(Data entries)
>>>

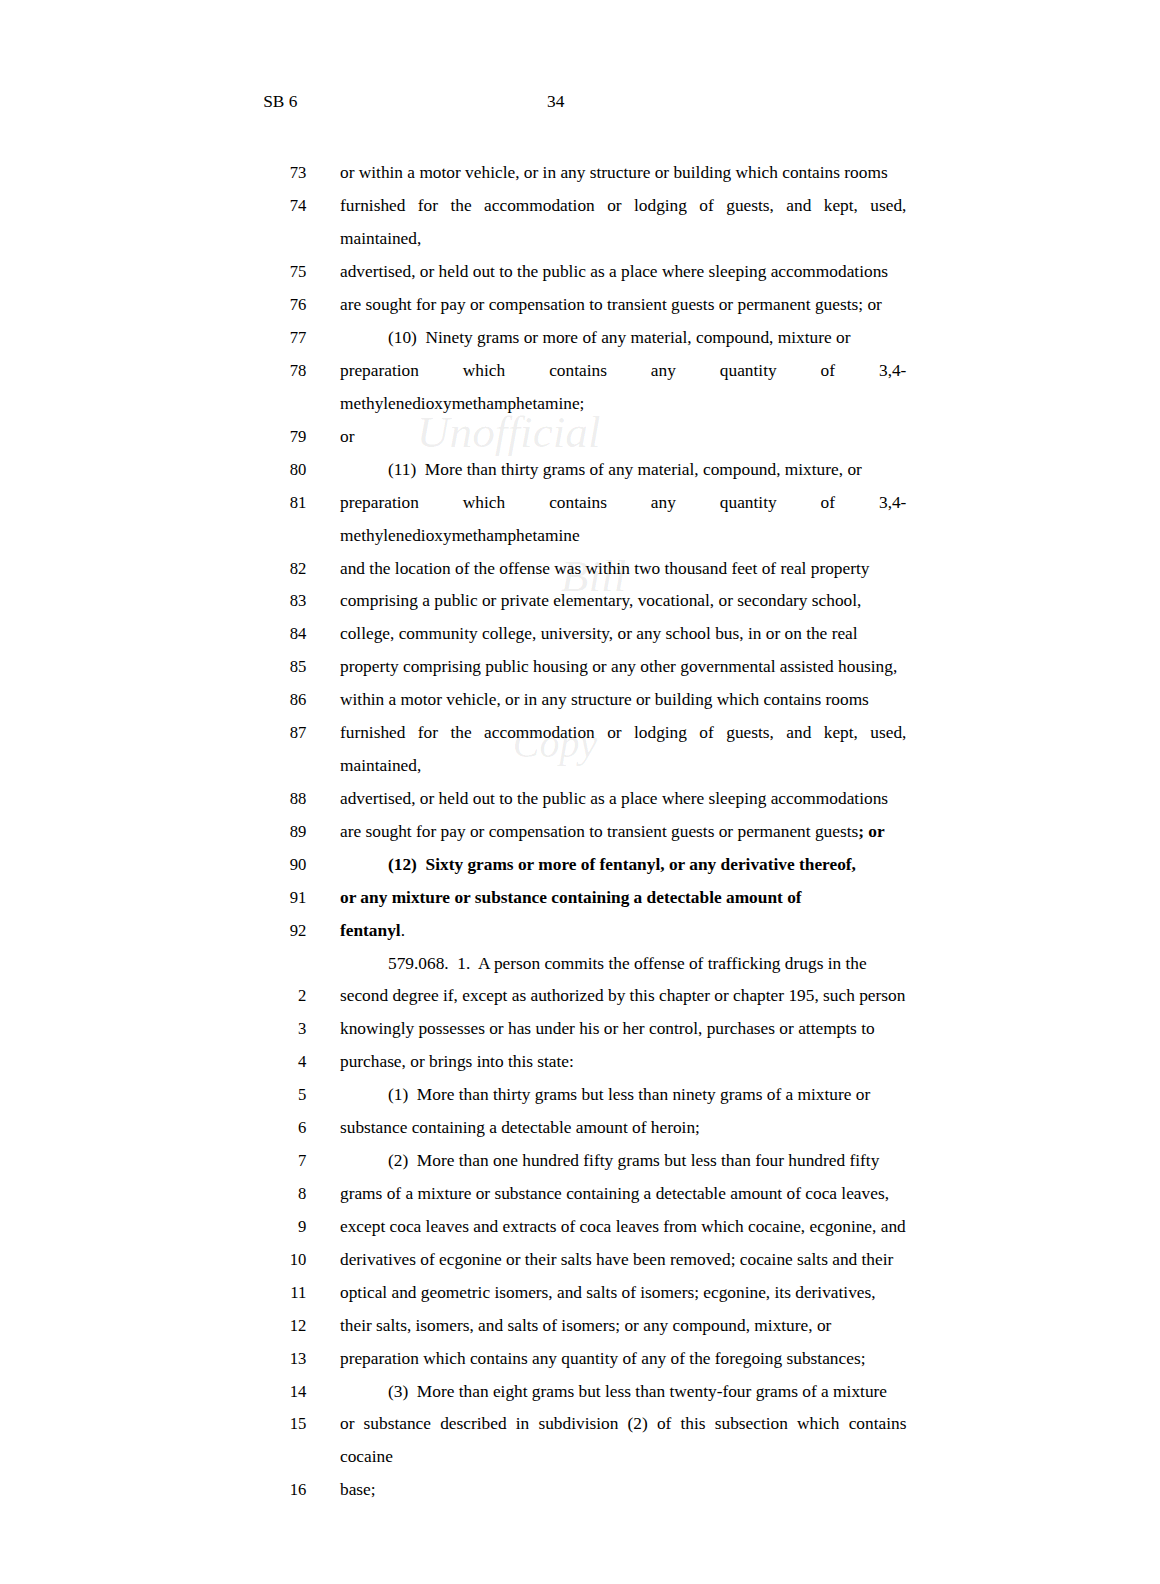Unofficial
Bill
Copy
SB 6 34
73 or within a motor vehicle, or in any structure or building which contains rooms
74 furnished for the accommodation or lodging of guests, and kept, used, maintained,
75 advertised, or held out to the public as a place where sleeping accommodations
76 are sought for pay or compensation to transient guests or permanent guests; or
77 (10) Ninety grams or more of any material, compound, mixture or
78 preparation which contains any quantity of 3,4-methylenedioxymethamphetamine;
79 or
80 (11) More than thirty grams of any material, compound, mixture, or
81 preparation which contains any quantity of 3,4-methylenedioxymethamphetamine
82 and the location of the offense was within two thousand feet of real property
83 comprising a public or private elementary, vocational, or secondary school,
84 college, community college, university, or any school bus, in or on the real
85 property comprising public housing or any other governmental assisted housing,
86 within a motor vehicle, or in any structure or building which contains rooms
87 furnished for the accommodation or lodging of guests, and kept, used, maintained,
88 advertised, or held out to the public as a place where sleeping accommodations
89 are sought for pay or compensation to transient guests or permanent guests; or
90 (12) Sixty grams or more of fentanyl, or any derivative thereof,
91 or any mixture or substance containing a detectable amount of
92 fentanyl.
579.068. 1. A person commits the offense of trafficking drugs in the
2 second degree if, except as authorized by this chapter or chapter 195, such person
3 knowingly possesses or has under his or her control, purchases or attempts to
4 purchase, or brings into this state:
5 (1) More than thirty grams but less than ninety grams of a mixture or
6 substance containing a detectable amount of heroin;
7 (2) More than one hundred fifty grams but less than four hundred fifty
8 grams of a mixture or substance containing a detectable amount of coca leaves,
9 except coca leaves and extracts of coca leaves from which cocaine, ecgonine, and
10 derivatives of ecgonine or their salts have been removed; cocaine salts and their
11 optical and geometric isomers, and salts of isomers; ecgonine, its derivatives,
12 their salts, isomers, and salts of isomers; or any compound, mixture, or
13 preparation which contains any quantity of any of the foregoing substances;
14 (3) More than eight grams but less than twenty-four grams of a mixture
15 or substance described in subdivision (2) of this subsection which contains cocaine
16 base;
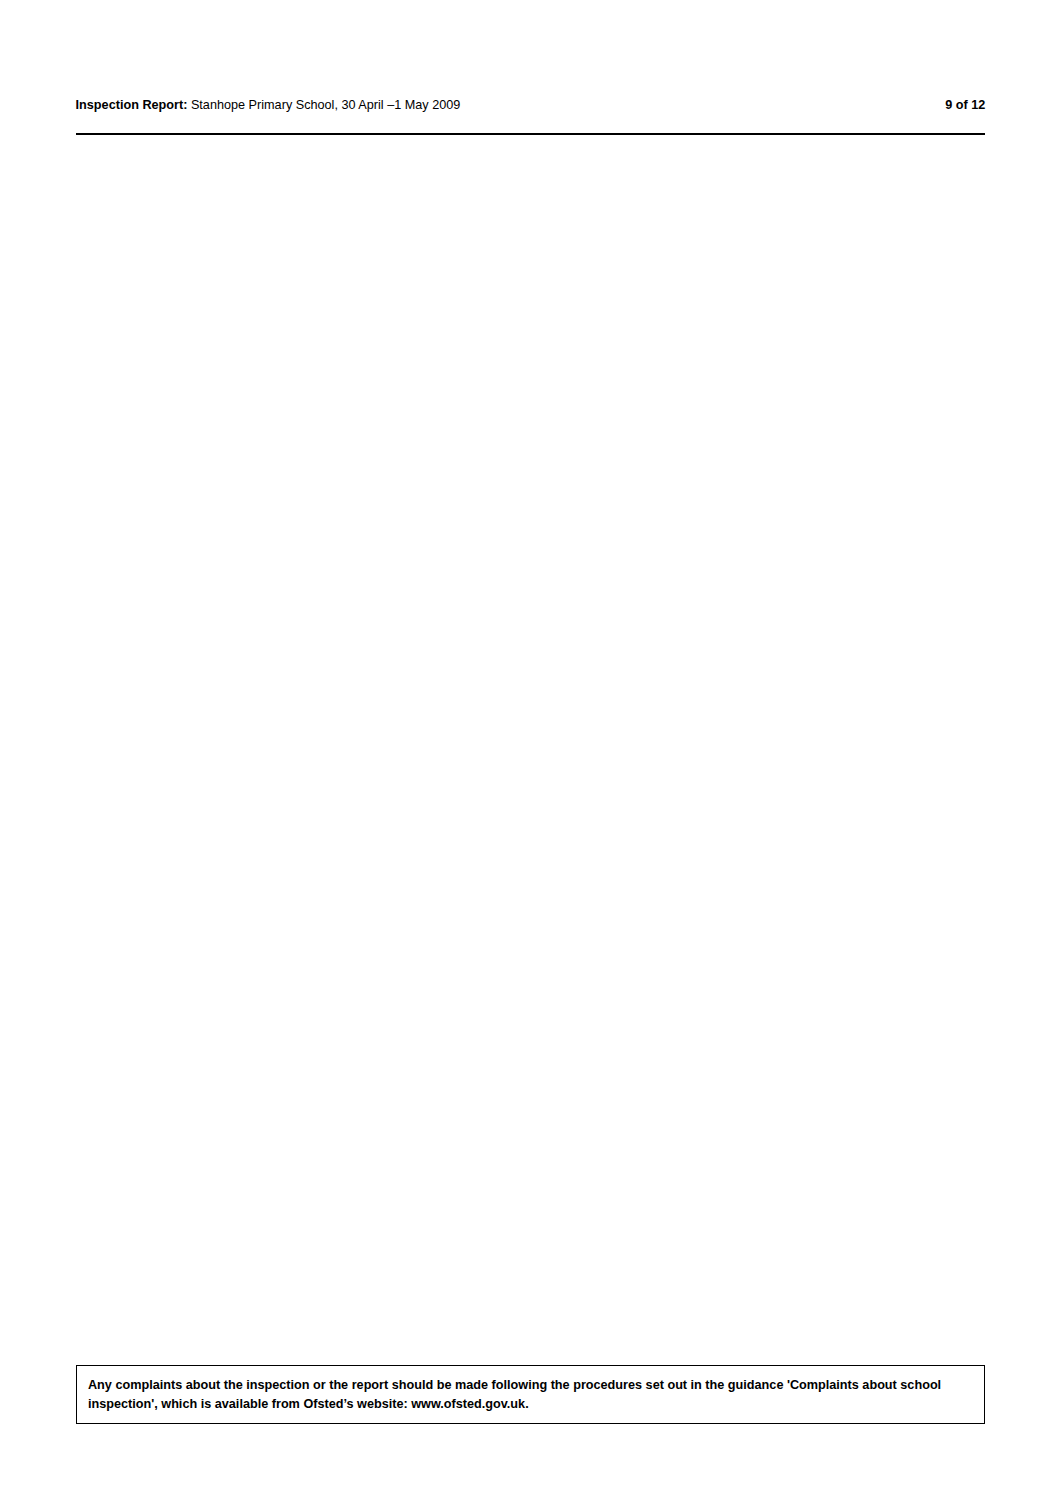Inspection Report: Stanhope Primary School, 30 April –1 May 2009
9 of 12
Any complaints about the inspection or the report should be made following the procedures set out in the guidance 'Complaints about school inspection', which is available from Ofsted’s website: www.ofsted.gov.uk.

<<<

Produce an exact copy of the records above, leaving out the pictures.

ANSWER AREA —
Unofficial
Bill
Copy
SB 6 34
73 or within a motor vehicle, or in any structure or building which contains rooms
74 furnished for the accommodation or lodging of guests, and kept, used, maintained,
75 advertised, or held out to the public as a place where sleeping accommodations
76 are sought for pay or compensation to transient guests or permanent guests; or
77 (10) Ninety grams or more of any material, compound, mixture or
78 preparation which contains any quantity of 3,4-methylenedioxymethamphetamine;
79 or
80 (11) More than thirty grams of any material, compound, mixture, or
81 preparation which contains any quantity of 3,4-methylenedioxymethamphetamine
82 and the location of the offense was within two thousand feet of real property
83 comprising a public or private elementary, vocational, or secondary school,
84 college, community college, university, or any school bus, in or on the real
85 property comprising public housing or any other governmental assisted housing,
86 within a motor vehicle, or in any structure or building which contains rooms
87 furnished for the accommodation or lodging of guests, and kept, used, maintained,
88 advertised, or held out to the public as a place where sleeping accommodations
89 are sought for pay or compensation to transient guests or permanent guests; or
90 (12) Sixty grams or more of fentanyl, or any derivative thereof,
91 or any mixture or substance containing a detectable amount of
92 fentanyl.
579.068. 1. A person commits the offense of trafficking drugs in the
2 second degree if, except as authorized by this chapter or chapter 195, such person
3 knowingly possesses or has under his or her control, purchases or attempts to
4 purchase, or brings into this state:
5 (1) More than thirty grams but less than ninety grams of a mixture or
6 substance containing a detectable amount of heroin;
7 (2) More than one hundred fifty grams but less than four hundred fifty
8 grams of a mixture or substance containing a detectable amount of coca leaves,
9 except coca leaves and extracts of coca leaves from which cocaine, ecgonine, and
10 derivatives of ecgonine or their salts have been removed; cocaine salts and their
11 optical and geometric isomers, and salts of isomers; ecgonine, its derivatives,
12 their salts, isomers, and salts of isomers; or any compound, mixture, or
13 preparation which contains any quantity of any of the foregoing substances;
14 (3) More than eight grams but less than twenty-four grams of a mixture
15 or substance described in subdivision (2) of this subsection which contains cocaine
16 base;
Inspection Report: Stanhope Primary School, 30 April –1 May 2009
9 of 12
Any complaints about the inspection or the report should be made following the procedures set out in the guidance 'Complaints about school inspection', which is available from Ofsted’s website: www.ofsted.gov.uk.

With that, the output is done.